Segment Start: Material for the task

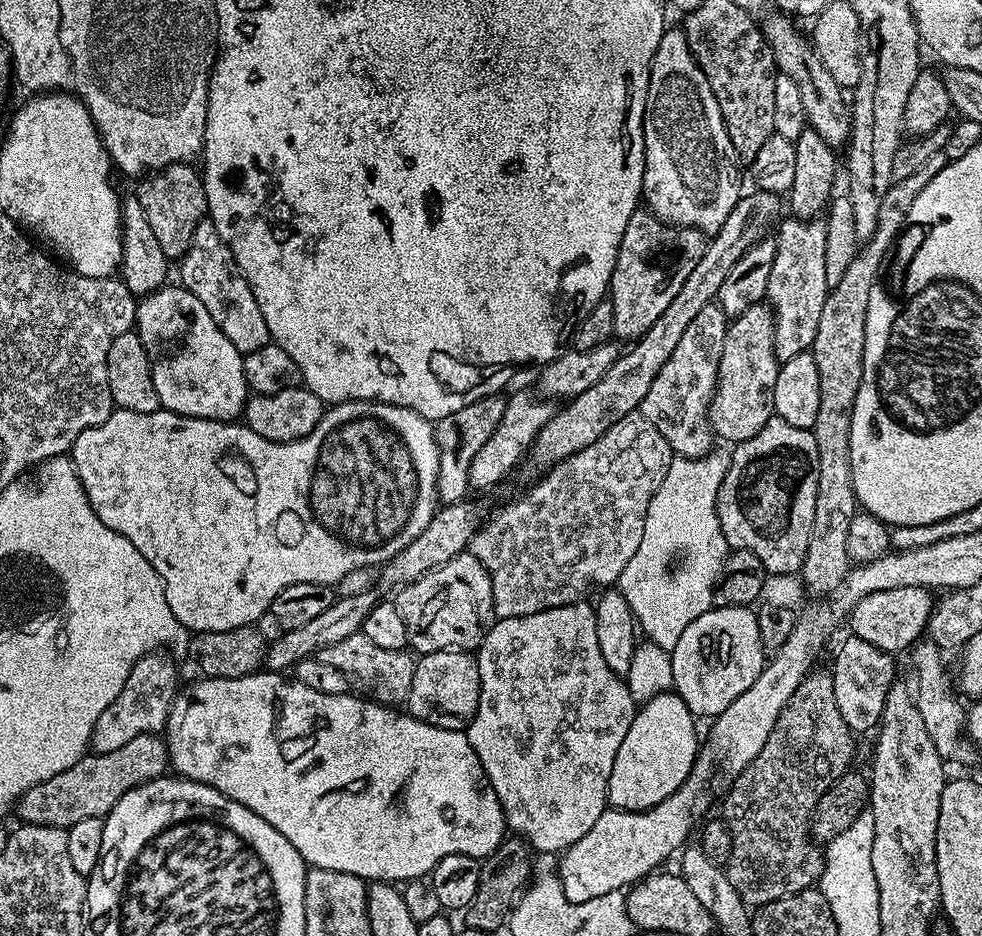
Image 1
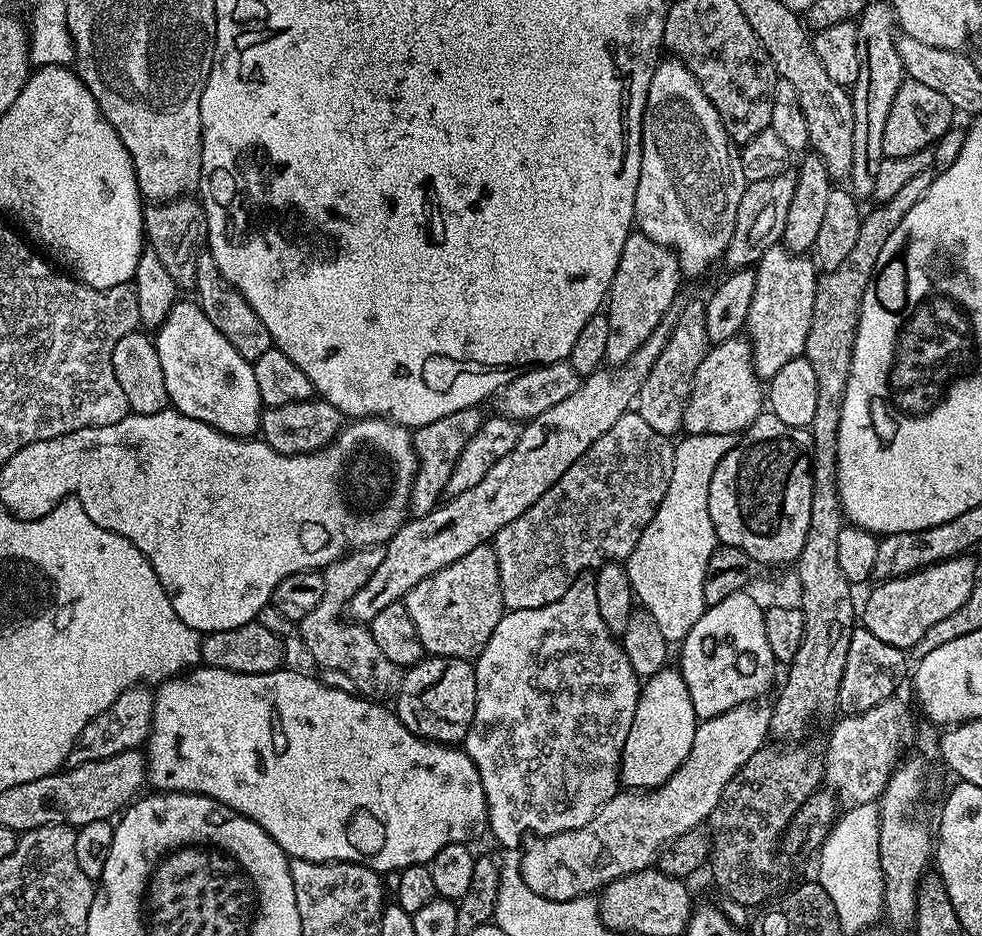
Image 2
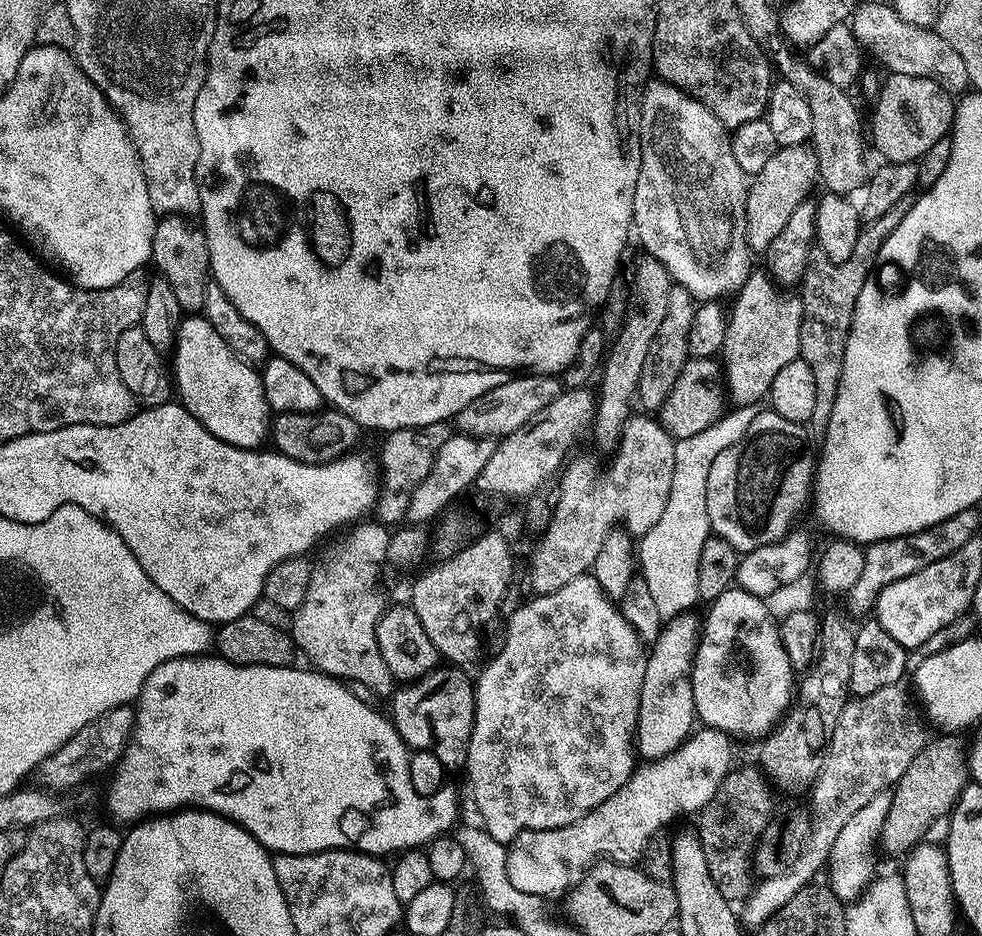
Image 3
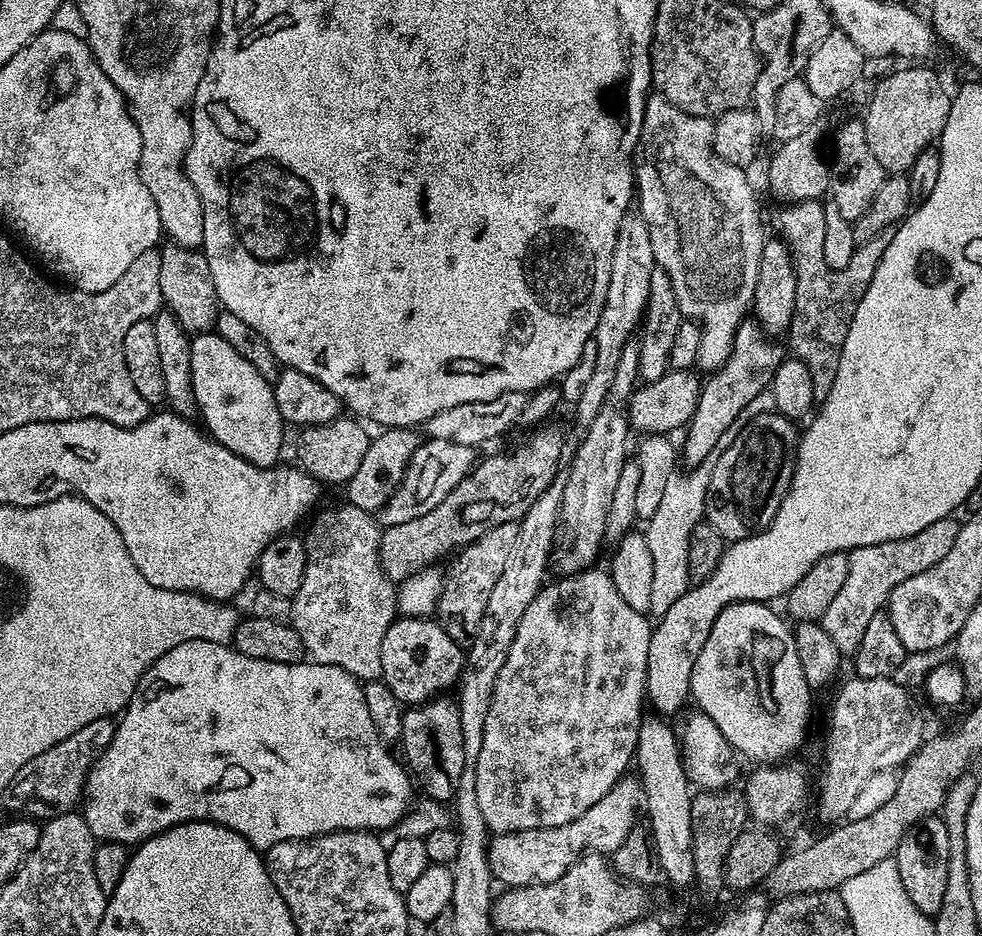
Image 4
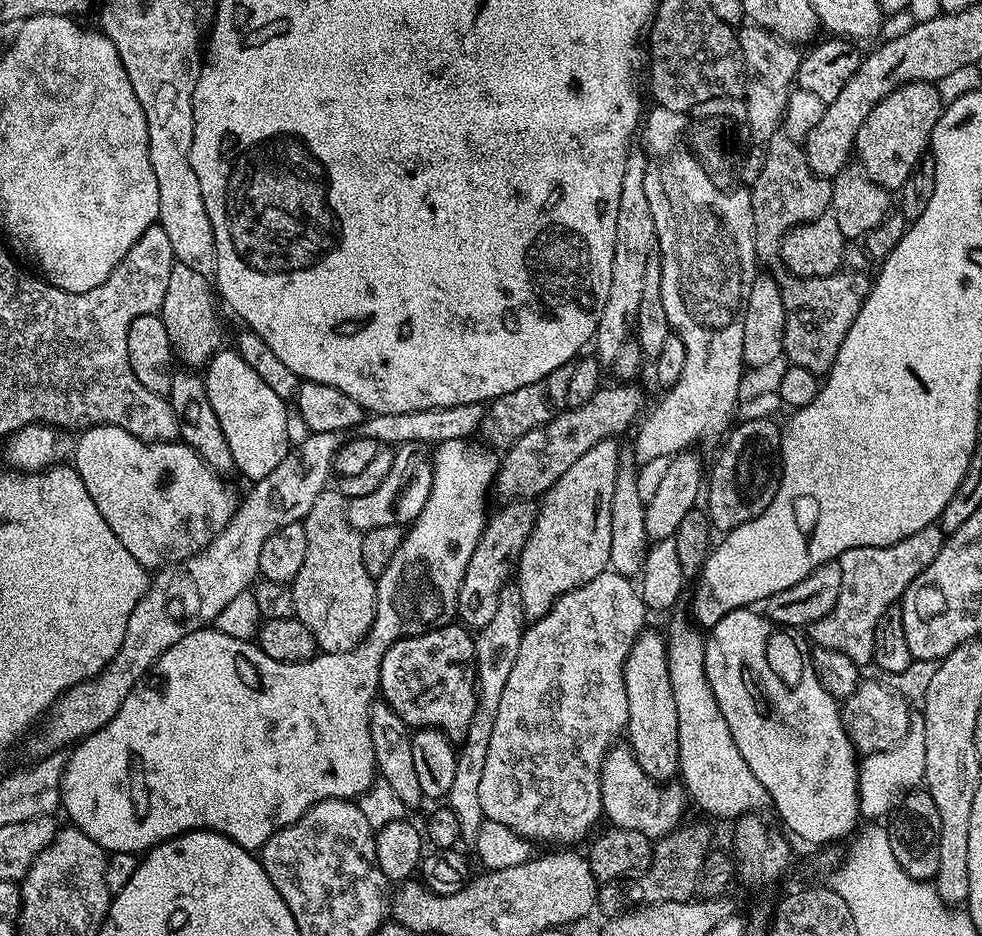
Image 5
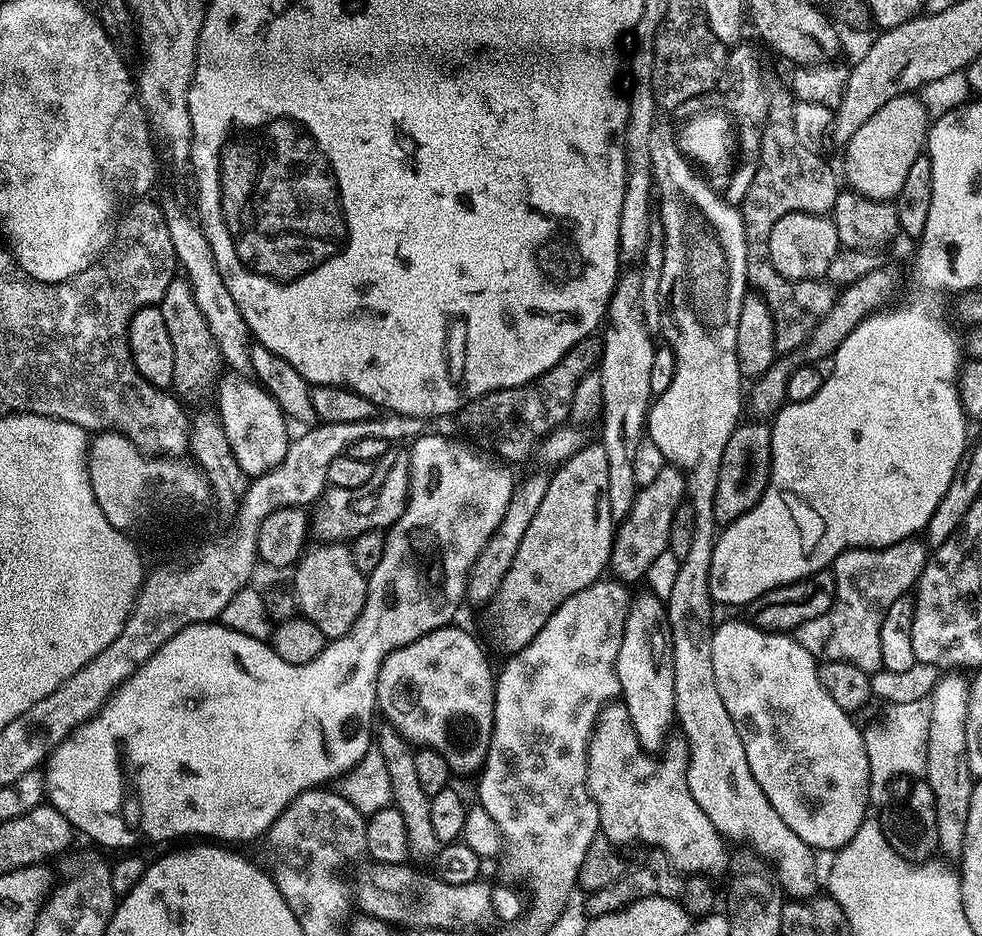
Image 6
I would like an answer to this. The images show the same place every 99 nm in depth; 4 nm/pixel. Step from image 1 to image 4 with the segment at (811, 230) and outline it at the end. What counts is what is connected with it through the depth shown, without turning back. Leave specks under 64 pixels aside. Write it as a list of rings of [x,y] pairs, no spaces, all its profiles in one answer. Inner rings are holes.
[[[746,318],[738,326],[730,358],[715,374],[707,377],[696,413],[686,425],[688,437],[684,440],[684,448],[682,444],[682,460],[683,463],[685,460],[685,465],[705,463],[714,450],[718,449],[718,438],[722,438],[722,434],[726,434],[726,430],[730,430],[730,426],[734,426],[734,422],[745,415],[743,412],[763,392],[765,395],[769,391],[778,366],[786,359],[786,352],[776,344],[779,343],[755,319]]]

Segment End: Material for the task

> Your objective: Your answer must be an exact copy of the data above, minus its pictures.

> Problem solution:
Image 1
Image 2
Image 3
Image 4
Image 5
Image 6
I would like an answer to this. The images show the same place every 99 nm in depth; 4 nm/pixel. Step from image 1 to image 4 with the segment at (811, 230) and outline it at the end. What counts is what is connected with it through the depth shown, without turning back. Leave specks under 64 pixels aside. Write it as a list of rings of [x,y] pairs, no spaces, all its profiles in one answer. Inner rings are holes.
[[[746,318],[738,326],[730,358],[715,374],[707,377],[696,413],[686,425],[688,437],[684,440],[684,448],[682,444],[682,460],[683,463],[685,460],[685,465],[705,463],[714,450],[718,449],[718,438],[722,438],[722,434],[726,434],[726,430],[730,430],[730,426],[734,426],[734,422],[745,415],[743,412],[763,392],[765,395],[769,391],[778,366],[786,359],[786,352],[776,344],[779,343],[755,319]]]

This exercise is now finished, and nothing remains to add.